GIVEN DATA section start

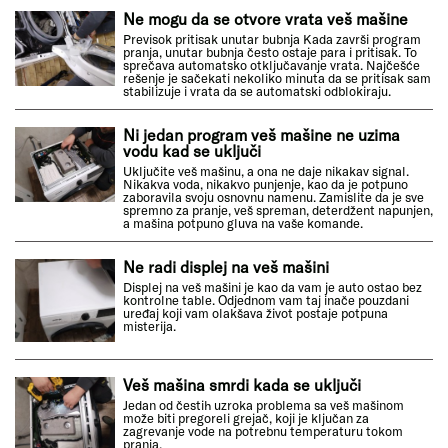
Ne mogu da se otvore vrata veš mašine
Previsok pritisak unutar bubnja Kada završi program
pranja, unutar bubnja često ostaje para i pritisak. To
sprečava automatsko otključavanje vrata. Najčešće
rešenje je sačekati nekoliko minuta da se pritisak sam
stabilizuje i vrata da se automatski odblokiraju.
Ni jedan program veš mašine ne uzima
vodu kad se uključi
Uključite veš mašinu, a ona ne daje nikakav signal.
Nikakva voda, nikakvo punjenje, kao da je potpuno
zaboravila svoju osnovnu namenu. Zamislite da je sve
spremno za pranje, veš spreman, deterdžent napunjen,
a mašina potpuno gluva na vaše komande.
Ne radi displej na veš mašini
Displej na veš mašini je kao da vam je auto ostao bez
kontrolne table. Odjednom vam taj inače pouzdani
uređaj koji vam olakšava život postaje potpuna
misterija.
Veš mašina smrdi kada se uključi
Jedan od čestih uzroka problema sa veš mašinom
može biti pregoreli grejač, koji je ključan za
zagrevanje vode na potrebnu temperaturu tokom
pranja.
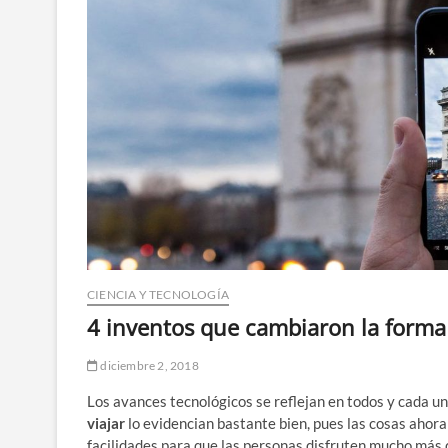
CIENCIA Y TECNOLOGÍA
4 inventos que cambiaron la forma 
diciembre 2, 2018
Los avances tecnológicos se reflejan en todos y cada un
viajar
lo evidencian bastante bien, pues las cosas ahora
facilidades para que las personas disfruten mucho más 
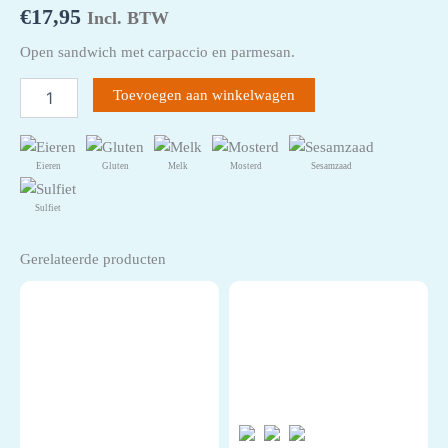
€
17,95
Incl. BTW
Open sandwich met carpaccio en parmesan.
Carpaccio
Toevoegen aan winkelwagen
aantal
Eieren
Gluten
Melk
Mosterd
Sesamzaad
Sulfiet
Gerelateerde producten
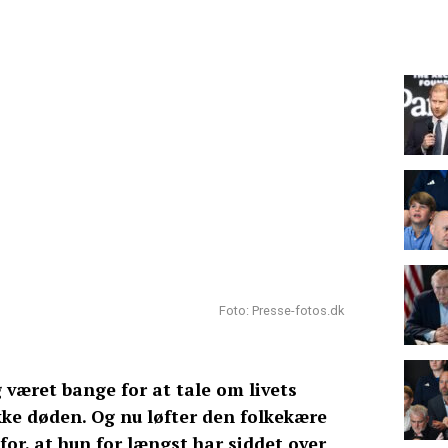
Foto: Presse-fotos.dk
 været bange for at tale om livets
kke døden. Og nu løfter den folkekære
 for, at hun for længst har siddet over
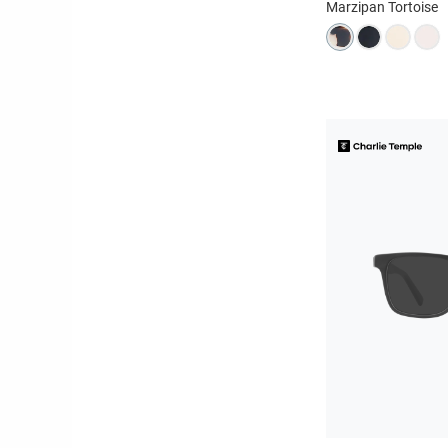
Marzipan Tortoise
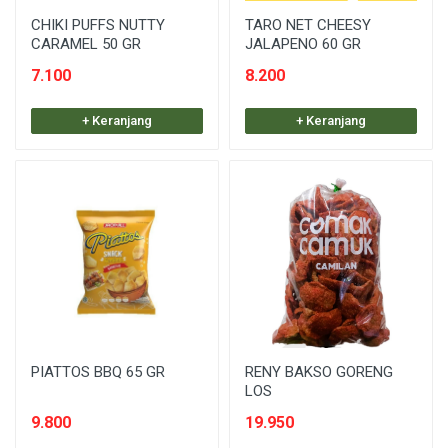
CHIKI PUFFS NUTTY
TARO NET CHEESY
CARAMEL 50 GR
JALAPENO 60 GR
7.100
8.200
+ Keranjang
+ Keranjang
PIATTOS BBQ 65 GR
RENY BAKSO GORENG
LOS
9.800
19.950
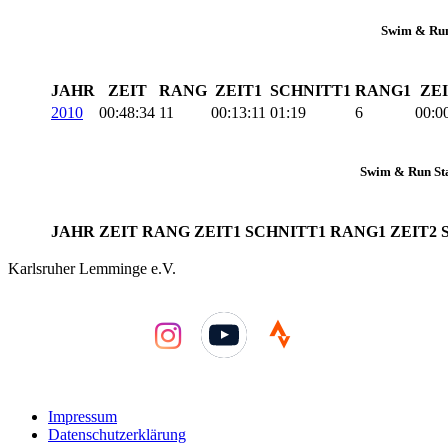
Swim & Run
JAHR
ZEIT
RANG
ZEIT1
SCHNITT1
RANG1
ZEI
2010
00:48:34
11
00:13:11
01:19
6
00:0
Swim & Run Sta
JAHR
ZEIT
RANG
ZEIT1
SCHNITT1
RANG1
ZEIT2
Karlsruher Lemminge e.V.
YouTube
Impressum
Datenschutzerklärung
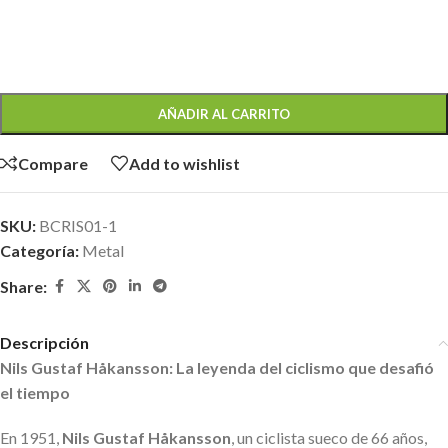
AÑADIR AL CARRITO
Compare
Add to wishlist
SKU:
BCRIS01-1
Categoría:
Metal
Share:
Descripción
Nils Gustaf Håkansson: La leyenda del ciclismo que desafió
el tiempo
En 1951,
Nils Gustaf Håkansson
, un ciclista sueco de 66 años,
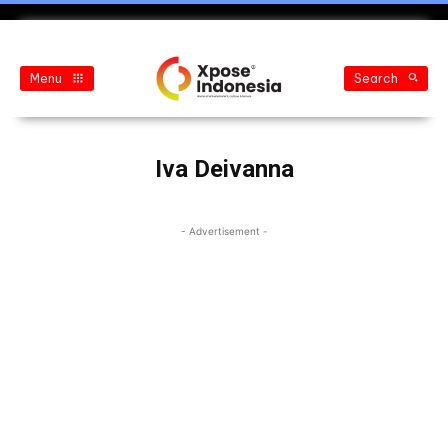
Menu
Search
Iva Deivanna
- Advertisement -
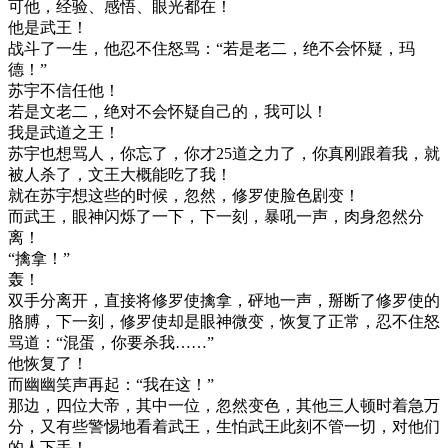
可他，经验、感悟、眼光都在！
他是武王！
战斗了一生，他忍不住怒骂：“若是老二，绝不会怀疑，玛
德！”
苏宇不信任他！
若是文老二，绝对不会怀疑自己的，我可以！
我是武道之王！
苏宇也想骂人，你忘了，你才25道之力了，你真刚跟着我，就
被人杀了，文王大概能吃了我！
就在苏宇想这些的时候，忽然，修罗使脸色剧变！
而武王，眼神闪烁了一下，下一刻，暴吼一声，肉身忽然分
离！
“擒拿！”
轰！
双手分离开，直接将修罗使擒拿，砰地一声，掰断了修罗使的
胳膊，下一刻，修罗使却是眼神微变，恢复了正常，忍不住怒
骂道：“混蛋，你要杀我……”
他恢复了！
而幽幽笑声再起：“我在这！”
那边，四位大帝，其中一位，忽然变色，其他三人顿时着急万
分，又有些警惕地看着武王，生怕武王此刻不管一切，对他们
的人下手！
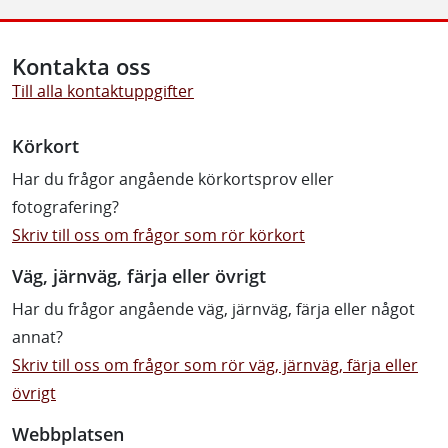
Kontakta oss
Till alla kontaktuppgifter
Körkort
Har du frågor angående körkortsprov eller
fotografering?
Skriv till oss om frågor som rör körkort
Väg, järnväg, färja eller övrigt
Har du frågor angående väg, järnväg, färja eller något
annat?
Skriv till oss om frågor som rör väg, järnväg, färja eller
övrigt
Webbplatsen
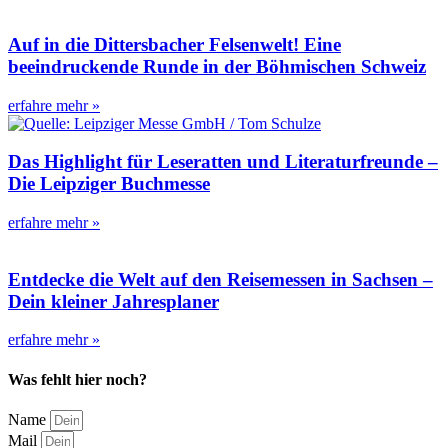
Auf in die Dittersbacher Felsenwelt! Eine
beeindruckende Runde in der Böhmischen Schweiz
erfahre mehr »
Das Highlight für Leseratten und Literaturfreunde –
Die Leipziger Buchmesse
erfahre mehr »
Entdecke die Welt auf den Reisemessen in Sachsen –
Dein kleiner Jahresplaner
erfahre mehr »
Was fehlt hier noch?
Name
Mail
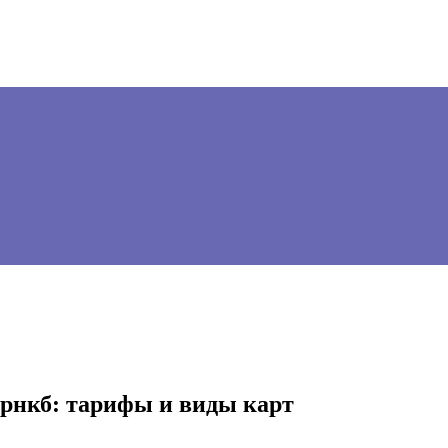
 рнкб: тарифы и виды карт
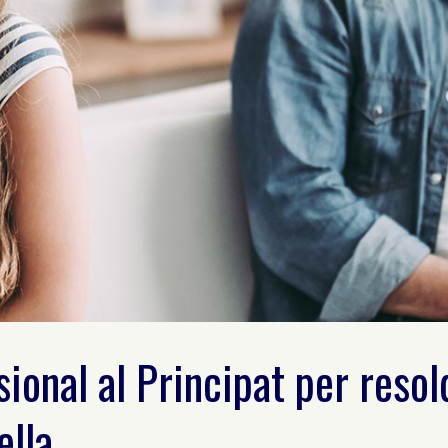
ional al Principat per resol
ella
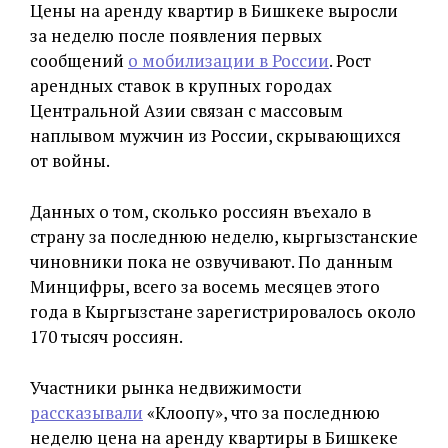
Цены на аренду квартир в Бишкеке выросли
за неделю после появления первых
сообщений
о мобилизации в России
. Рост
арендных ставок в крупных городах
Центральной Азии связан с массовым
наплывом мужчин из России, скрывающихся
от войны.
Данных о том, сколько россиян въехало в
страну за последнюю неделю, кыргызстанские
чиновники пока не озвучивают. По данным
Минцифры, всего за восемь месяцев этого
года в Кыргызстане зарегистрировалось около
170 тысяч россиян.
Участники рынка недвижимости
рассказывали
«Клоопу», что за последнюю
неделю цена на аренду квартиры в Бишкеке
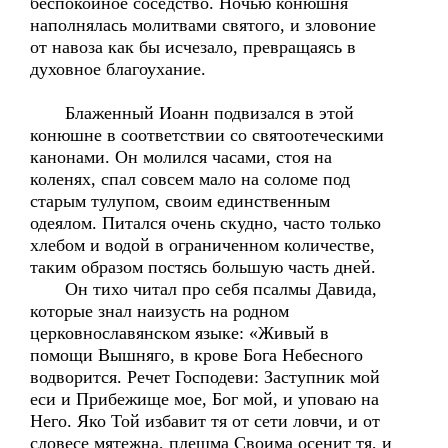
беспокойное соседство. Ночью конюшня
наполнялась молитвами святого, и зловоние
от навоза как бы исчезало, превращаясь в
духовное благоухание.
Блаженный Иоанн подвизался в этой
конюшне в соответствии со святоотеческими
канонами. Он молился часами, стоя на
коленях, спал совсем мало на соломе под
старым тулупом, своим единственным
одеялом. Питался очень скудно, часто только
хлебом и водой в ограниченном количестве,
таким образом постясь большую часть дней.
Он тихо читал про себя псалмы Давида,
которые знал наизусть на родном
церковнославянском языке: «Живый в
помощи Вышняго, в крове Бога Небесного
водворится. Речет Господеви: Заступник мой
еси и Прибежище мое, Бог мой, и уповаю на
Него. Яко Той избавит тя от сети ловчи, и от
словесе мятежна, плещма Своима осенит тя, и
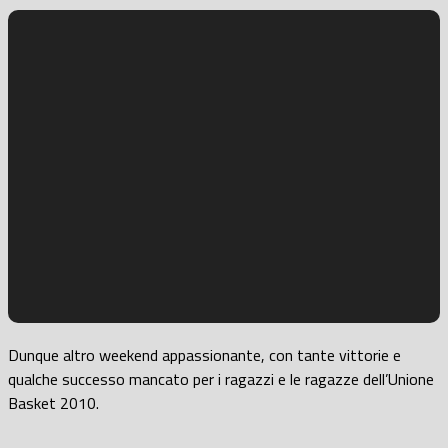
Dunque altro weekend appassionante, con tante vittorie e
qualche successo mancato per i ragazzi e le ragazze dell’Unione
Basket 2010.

GIVEN DATA section end

TASK:
Here the records must be restated exactly, minus any images.

FINISHED EXERCISE:
Ne mogu da se otvore vrata veš mašine
Previsok pritisak unutar bubnja Kada završi program
pranja, unutar bubnja često ostaje para i pritisak. To
sprečava automatsko otključavanje vrata. Najčešće
rešenje je sačekati nekoliko minuta da se pritisak sam
stabilizuje i vrata da se automatski odblokiraju.
Ni jedan program veš mašine ne uzima
vodu kad se uključi
Uključite veš mašinu, a ona ne daje nikakav signal.
Nikakva voda, nikakvo punjenje, kao da je potpuno
zaboravila svoju osnovnu namenu. Zamislite da je sve
spremno za pranje, veš spreman, deterdžent napunjen,
a mašina potpuno gluva na vaše komande.
Ne radi displej na veš mašini
Displej na veš mašini je kao da vam je auto ostao bez
kontrolne table. Odjednom vam taj inače pouzdani
uređaj koji vam olakšava život postaje potpuna
misterija.
Veš mašina smrdi kada se uključi
Jedan od čestih uzroka problema sa veš mašinom
može biti pregoreli grejač, koji je ključan za
zagrevanje vode na potrebnu temperaturu tokom
pranja.
CIENCIA Y TECNOLOGÍA
4 inventos que cambiaron la forma 
diciembre 2, 2018
Los avances tecnológicos se reflejan en todos y cada un
viajar
lo evidencian bastante bien, pues las cosas ahora
facilidades para que las personas disfruten mucho más 
€
17,95
Incl. BTW
Open sandwich met carpaccio en parmesan.
Carpaccio
Toevoegen aan winkelwagen
aantal
Eieren
Gluten
Melk
Mosterd
Sesamzaad
Sulfiet
Gerelateerde producten
Foto: Presse-fotos.dk
 været bange for at tale om livets
kke døden. Og nu løfter den folkekære
 for, at hun for længst har siddet over
Marzipan Tortoise
CHIKI PUFFS NUTTY
TARO NET CHEESY
CARAMEL 50 GR
JALAPENO 60 GR
7.100
8.200
+ Keranjang
+ Keranjang
PIATTOS BBQ 65 GR
RENY BAKSO GORENG
LOS
9.800
19.950
Swim & Run
JAHR
ZEIT
RANG
ZEIT1
SCHNITT1
RANG1
ZEI
2010
00:48:34
11
00:13:11
01:19
6
00:0
Swim & Run Sta
JAHR
ZEIT
RANG
ZEIT1
SCHNITT1
RANG1
ZEIT2
Karlsruher Lemminge e.V.
YouTube
Impressum
Datenschutzerklärung
AÑADIR AL CARRITO
Compare
Add to wishlist
SKU:
BCRIS01-1
Categoría:
Metal
Share:
Descripción
Nils Gustaf Håkansson: La leyenda del ciclismo que desafió
el tiempo
En 1951,
Nils Gustaf Håkansson
, un ciclista sueco de 66 años,
Menu
Search
Iva Deivanna
- Advertisement -
可他，经验、感悟、眼光都在！
他是武王！
战斗了一生，他忍不住怒骂：“若是老二，绝不会怀疑，玛
德！”
苏宇不信任他！
若是文老二，绝对不会怀疑自己的，我可以！
我是武道之王！
苏宇也想骂人，你忘了，你才25道之力了，你真刚跟着我，就
被人杀了，文王大概能吃了我！
就在苏宇想这些的时候，忽然，修罗使脸色剧变！
而武王，眼神闪烁了一下，下一刻，暴吼一声，肉身忽然分
离！
“擒拿！”
轰！
双手分离开，直接将修罗使擒拿，砰地一声，掰断了修罗使的
胳膊，下一刻，修罗使却是眼神微变，恢复了正常，忍不住怒
骂道：“混蛋，你要杀我……”
他恢复了！
而幽幽笑声再起：“我在这！”
那边，四位大帝，其中一位，忽然变色，其他三人顿时着急万
分，又有些警惕地看着武王，生怕武王此刻不管一切，对他们
的人下手！
Kontakta oss
Till alla kontaktuppgifter
Körkort
Har du frågor angående körkortsprov eller
fotografering?
Skriv till oss om frågor som rör körkort
Väg, järnväg, färja eller övrigt
Har du frågor angående väg, järnväg, färja eller något
annat?
Skriv till oss om frågor som rör väg, järnväg, färja eller
övrigt
Webbplatsen
Auf in die Dittersbacher Felsenwelt! Eine
beeindruckende Runde in der Böhmischen Schweiz
erfahre mehr »
Das Highlight für Leseratten und Literaturfreunde –
Die Leipziger Buchmesse
erfahre mehr »
Entdecke die Welt auf den Reisemessen in Sachsen –
Dein kleiner Jahresplaner
erfahre mehr »
Was fehlt hier noch?
Name
Mail
 рнкб: тарифы и виды карт
ional al Principat per resol
ella
Цены на аренду квартир в Бишкеке выросли
за неделю после появления первых
сообщений
о мобилизации в России
. Рост
арендных ставок в крупных городах
Центральной Азии связан с массовым
наплывом мужчин из России, скрывающихся
от войны.
Данных о том, сколько россиян въехало в
страну за последнюю неделю, кыргызстанские
чиновники пока не озвучивают. По данным
Минцифры, всего за восемь месяцев этого
года в Кыргызстане зарегистрировалось около
170 тысяч россиян.
Участники рынка недвижимости
рассказывали
«Клоопу», что за последнюю
неделю цена на аренду квартиры в Бишкеке
беспокойное соседство. Ночью конюшня
наполнялась молитвами святого, и зловоние
от навоза как бы исчезало, превращаясь в
духовное благоухание.
Блаженный Иоанн подвизался в этой
конюшне в соответствии со святоотеческими
канонами. Он молился часами, стоя на
коленях, спал совсем мало на соломе под
старым тулупом, своим единственным
одеялом. Питался очень скудно, часто только
хлебом и водой в ограниченном количестве,
таким образом постясь большую часть дней.
Он тихо читал про себя псалмы Давида,
которые знал наизусть на родном
церковнославянском языке: «Живый в
помощи Вышняго, в крове Бога Небесного
водворится. Речет Господеви: Заступник мой
еси и Прибежище мое, Бог мой, и уповаю на
Него. Яко Той избавит тя от сети ловчи, и от
словесе мятежна, плещма Своима осенит тя, и
Dunque altro weekend appassionante, con tante vittorie e
qualche successo mancato per i ragazzi e le ragazze dell’Unione
Basket 2010.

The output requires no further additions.